Please show every line in the entries below that includes the word "only".

━━━━━ Supplied records ━━━━━

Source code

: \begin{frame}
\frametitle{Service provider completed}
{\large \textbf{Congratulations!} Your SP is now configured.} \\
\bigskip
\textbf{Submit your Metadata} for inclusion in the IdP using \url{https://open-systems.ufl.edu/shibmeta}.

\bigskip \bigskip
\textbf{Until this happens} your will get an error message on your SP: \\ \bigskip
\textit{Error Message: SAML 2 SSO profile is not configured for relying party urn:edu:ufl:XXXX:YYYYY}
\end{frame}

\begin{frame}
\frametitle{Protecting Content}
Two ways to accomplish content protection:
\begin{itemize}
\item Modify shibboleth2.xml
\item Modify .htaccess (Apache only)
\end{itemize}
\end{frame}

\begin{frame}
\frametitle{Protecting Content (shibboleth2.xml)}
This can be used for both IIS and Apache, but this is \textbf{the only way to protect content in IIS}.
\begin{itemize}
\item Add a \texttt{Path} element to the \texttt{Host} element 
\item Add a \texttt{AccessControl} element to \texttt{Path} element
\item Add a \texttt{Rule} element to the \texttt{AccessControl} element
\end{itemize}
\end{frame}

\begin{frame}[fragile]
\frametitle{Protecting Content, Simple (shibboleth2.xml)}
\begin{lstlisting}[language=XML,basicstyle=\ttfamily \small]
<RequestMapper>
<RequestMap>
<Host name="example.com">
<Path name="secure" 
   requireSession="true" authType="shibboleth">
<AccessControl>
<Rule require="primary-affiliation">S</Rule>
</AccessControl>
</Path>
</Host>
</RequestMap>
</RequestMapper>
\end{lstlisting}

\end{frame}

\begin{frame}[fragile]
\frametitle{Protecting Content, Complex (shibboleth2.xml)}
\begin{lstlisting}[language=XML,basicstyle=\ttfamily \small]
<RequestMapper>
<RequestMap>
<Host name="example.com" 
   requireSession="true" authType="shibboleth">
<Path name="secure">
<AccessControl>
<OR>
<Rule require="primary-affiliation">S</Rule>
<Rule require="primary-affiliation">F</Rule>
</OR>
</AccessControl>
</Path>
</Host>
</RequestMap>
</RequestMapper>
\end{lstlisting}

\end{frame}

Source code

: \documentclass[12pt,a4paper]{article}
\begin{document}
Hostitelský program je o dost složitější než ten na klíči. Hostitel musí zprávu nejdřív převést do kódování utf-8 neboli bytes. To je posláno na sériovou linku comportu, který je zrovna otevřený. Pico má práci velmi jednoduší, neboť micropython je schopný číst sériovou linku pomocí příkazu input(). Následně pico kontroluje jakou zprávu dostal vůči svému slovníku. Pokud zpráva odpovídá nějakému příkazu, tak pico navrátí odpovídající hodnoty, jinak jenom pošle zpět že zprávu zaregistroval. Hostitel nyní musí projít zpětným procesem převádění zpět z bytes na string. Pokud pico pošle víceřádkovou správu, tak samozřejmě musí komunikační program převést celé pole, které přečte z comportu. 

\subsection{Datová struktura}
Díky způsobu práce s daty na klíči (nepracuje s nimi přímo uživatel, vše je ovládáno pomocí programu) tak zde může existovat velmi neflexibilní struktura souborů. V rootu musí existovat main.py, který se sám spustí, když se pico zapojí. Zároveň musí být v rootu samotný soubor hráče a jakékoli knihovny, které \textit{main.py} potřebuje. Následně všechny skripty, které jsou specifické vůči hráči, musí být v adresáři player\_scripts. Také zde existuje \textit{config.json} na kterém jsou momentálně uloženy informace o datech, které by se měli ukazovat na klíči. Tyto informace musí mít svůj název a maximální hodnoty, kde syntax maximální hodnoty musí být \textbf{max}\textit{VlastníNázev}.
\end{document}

━━━━━
━━━━━ Supplied records ━━━━━

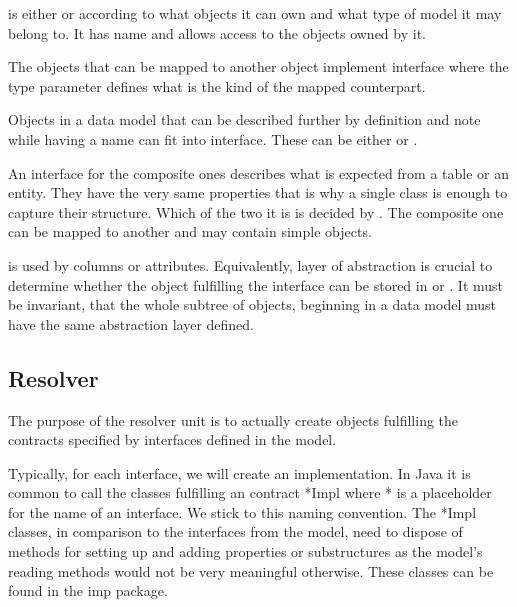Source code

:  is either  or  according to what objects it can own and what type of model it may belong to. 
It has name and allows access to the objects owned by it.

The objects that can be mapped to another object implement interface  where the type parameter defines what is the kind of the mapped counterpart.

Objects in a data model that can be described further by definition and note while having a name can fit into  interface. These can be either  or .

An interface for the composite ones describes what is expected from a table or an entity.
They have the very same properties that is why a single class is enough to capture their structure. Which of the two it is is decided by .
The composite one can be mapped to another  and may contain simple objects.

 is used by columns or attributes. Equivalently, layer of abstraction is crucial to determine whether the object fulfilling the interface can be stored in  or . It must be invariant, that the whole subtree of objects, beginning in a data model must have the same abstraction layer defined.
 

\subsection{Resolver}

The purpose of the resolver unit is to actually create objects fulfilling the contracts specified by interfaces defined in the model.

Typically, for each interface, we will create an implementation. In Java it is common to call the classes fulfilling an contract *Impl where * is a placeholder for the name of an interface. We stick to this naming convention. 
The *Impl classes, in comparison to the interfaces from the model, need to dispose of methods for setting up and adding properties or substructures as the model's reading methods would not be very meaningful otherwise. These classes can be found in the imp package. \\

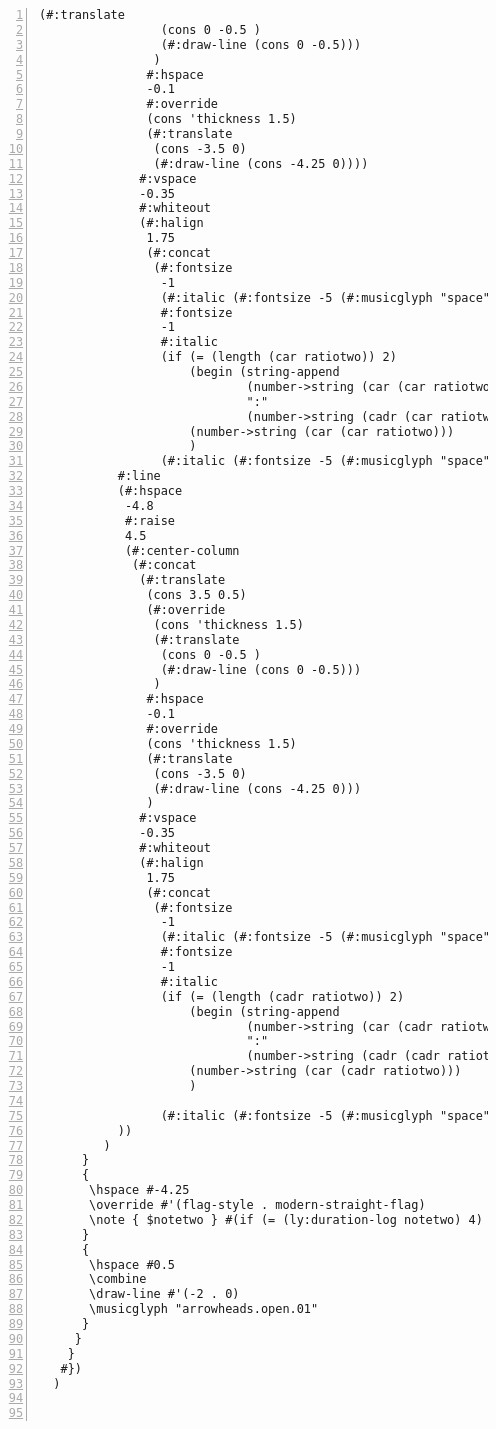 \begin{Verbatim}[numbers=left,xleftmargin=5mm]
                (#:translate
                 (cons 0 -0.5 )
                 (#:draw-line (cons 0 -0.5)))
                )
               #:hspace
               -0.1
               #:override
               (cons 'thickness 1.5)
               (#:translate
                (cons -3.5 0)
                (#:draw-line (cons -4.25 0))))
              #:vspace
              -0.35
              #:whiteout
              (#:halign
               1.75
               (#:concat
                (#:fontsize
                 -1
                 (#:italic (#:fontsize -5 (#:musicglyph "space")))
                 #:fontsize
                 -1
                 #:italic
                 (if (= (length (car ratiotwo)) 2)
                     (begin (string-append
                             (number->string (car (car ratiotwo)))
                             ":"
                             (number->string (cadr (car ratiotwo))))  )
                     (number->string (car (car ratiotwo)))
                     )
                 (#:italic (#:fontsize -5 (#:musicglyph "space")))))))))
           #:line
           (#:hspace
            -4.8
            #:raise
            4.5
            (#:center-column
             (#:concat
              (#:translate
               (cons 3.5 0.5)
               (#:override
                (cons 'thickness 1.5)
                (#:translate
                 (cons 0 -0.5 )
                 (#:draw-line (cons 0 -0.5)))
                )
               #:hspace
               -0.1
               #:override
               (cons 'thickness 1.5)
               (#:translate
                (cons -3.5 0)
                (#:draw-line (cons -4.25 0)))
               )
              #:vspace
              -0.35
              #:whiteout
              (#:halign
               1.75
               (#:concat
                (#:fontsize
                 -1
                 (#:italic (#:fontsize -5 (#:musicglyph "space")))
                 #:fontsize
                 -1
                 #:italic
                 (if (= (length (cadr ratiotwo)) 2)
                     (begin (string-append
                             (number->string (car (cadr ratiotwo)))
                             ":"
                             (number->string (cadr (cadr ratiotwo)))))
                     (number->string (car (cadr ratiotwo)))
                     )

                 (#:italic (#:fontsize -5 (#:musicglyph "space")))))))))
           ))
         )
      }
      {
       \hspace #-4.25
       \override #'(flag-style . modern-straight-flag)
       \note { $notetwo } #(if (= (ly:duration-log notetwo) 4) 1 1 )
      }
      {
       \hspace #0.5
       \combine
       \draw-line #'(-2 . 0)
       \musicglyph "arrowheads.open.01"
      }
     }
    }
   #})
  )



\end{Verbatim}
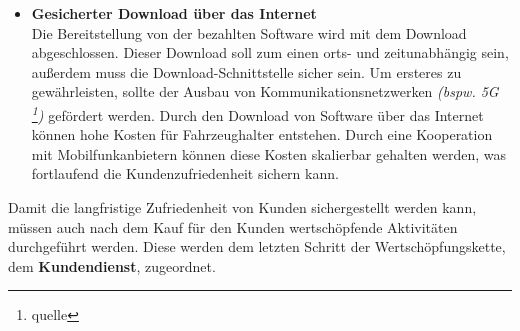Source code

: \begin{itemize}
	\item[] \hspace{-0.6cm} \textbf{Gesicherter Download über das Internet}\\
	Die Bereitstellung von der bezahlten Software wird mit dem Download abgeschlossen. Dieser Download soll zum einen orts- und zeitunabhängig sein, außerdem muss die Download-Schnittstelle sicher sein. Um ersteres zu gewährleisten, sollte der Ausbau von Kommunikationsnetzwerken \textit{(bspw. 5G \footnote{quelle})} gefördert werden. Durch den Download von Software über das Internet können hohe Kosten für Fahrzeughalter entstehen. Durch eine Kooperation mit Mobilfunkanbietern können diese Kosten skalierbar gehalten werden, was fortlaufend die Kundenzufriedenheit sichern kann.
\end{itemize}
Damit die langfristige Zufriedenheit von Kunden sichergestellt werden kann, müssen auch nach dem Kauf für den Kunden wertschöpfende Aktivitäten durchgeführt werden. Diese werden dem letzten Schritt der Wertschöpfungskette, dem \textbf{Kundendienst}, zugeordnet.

━━━━━
━━━━━ Supplied records ━━━━━

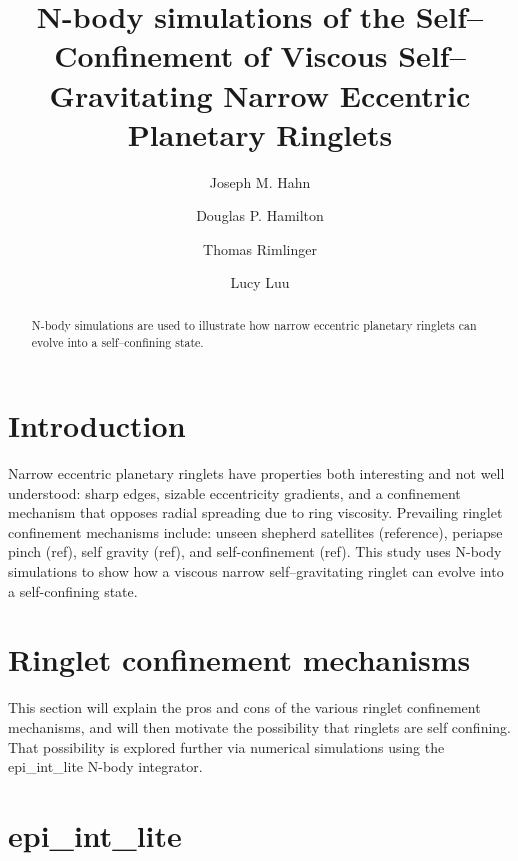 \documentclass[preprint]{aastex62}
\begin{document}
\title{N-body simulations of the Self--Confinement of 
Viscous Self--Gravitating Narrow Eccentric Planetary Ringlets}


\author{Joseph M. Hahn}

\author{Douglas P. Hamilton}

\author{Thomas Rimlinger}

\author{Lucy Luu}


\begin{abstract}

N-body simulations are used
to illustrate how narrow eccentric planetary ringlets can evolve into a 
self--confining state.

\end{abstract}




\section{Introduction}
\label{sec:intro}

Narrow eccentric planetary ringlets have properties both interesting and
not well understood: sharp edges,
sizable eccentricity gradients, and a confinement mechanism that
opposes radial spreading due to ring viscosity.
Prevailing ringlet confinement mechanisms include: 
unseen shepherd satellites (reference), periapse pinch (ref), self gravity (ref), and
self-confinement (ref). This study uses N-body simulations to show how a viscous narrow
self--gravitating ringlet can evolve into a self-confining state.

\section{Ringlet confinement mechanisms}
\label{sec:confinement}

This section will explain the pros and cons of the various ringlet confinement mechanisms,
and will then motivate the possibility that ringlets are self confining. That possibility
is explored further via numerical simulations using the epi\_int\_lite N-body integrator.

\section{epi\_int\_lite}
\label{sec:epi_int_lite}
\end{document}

━━━━━

Reply:
\item Modify .htaccess (Apache only)
This can be used for both IIS and Apache, but this is \textbf{the only way to protect content in IIS}.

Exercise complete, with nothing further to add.